__REQUIREMENT__. Every line in the data below has to be repeated exactly; no picture belongs in the result.

== DATASET EXTRACT

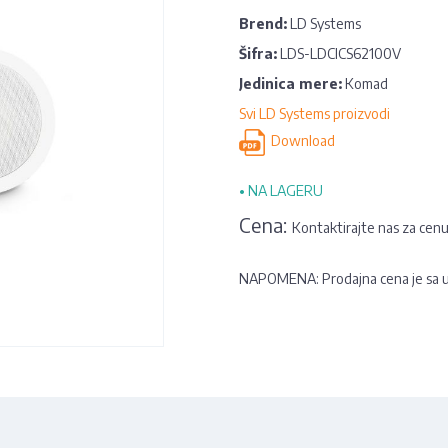
Brend:
LD Systems
Šifra:
LDS-LDCICS62100V
Jedinica mere:
Komad
Svi LD Systems proizvodi
Download
•
NA LAGERU
Cena:
Kontaktirajte nas za cen
NAPOMENA: Prodajna cena je sa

====

__RESULT__.
Brend:
LD Systems
Šifra:
LDS-LDCICS62100V
Jedinica mere:
Komad
Svi LD Systems proizvodi
Download
•
NA LAGERU
Cena:
Kontaktirajte nas za cen
NAPOMENA: Prodajna cena je sa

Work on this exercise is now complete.